AUFGABENSTELLUNG :: Geben Sie aus dem folgenden Textausschnitt zum SAMR-Modell die Passage von „Zwischen Verheißung und“ bis „verstärken wie offene.“ wortgetreu wieder.

Zwischen Verheißung und Erfüllung

Aber wie bereits biblische Verheißungen zeigten: Die Erfüllung lässt oft auf sich warten. „Gott verheißt Menschen eine bestimmte Zukunft und erfüllt die Verheißung erst später, manchmal Generationen später.“ Eine Wartezeit alttestamentlichen Ausmaßes erscheint mir zu lang. Und wie auch schon Jöran Muuß-Mehrholz herausgestellt hat, lassen sich diese Stufen eben nicht wie eine Treppe in die digitale Verheißung abschreiten: „Die SAMR-Logik setzt unausgesprochen voraus, dass ein Abschreiten der einzelnen Stufen schon in die richtige Richtung führen würde. Dabei ist aber gar nicht klar, was die Richtung dieser Treppe sein soll.“  Ganz im Gegenteil kann uns digitale Technik in unterschiedliche Richtungen führen, kontrollierte Formen des Lernens ebenso verstärken wie offene.

Wenn wir aber unterschiedliche Wege wählen können, passt das Bild der göttlichen Erfüllung genau nicht. Wir müssen selbst aktiv werden und diese Zukunft konstruktiv mitgestalten.

Kultur der Digitalität, nicht Lerntechnologie

Ein Schlüssel liegt für mich in der Frage, inwiefern wir hier tatsächlich von einer Frage der „Lerntechnologie“ sprechen dürfen. In vielen Kommentaren zum SAMR-Modell werden die Neuerungen auf die technische Ebene fokussiert. Das mobile Endgerät ersetzt Heft und Buch. Präsentationstechnik ersetzt die Tafel. Das interaktive PDF ersetzt das gedruckte Arbeitsblatt. Einerseits ist das bereits im SAMR-Modell nur die erste Stufe. Andererseits denken wir dabei nur an Technik, die uns beim Lernen dient. Wir reduzieren beispielsweise das Arbeitsblatt auf seine technische Funktion als Träger von Informationen, die wir wie im Nürnberger Trichter in die Köpfe der Lernenden transferieren wollen. Das blendet die Frage aus, wie wir Informationen konservieren und kommunizieren.

GESAMMELTE DATEN ::
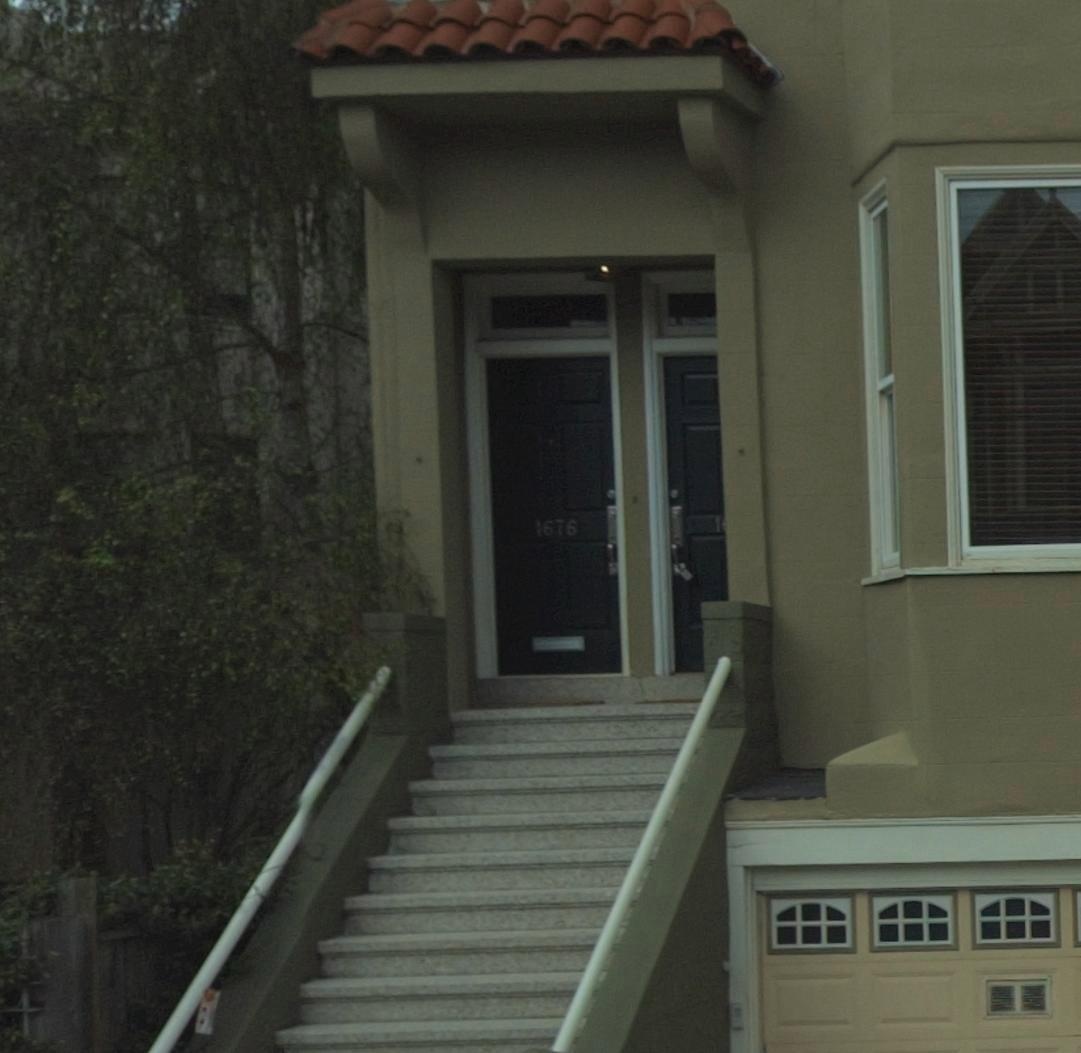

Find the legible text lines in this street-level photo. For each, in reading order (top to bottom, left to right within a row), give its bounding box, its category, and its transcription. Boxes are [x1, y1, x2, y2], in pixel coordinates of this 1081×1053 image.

DIE LÖSUNG ::
Zwischen Verheißung und Erfüllung

Aber wie bereits biblische Verheißungen zeigten: Die Erfüllung lässt oft auf sich warten. „Gott verheißt Menschen eine bestimmte Zukunft und erfüllt die Verheißung erst später, manchmal Generationen später.“ Eine Wartezeit alttestamentlichen Ausmaßes erscheint mir zu lang. Und wie auch schon Jöran Muuß-Mehrholz herausgestellt hat, lassen sich diese Stufen eben nicht wie eine Treppe in die digitale Verheißung abschreiten: „Die SAMR-Logik setzt unausgesprochen voraus, dass ein Abschreiten der einzelnen Stufen schon in die richtige Richtung führen würde. Dabei ist aber gar nicht klar, was die Richtung dieser Treppe sein soll.“  Ganz im Gegenteil kann uns digitale Technik in unterschiedliche Richtungen führen, kontrollierte Formen des Lernens ebenso verstärken wie offene.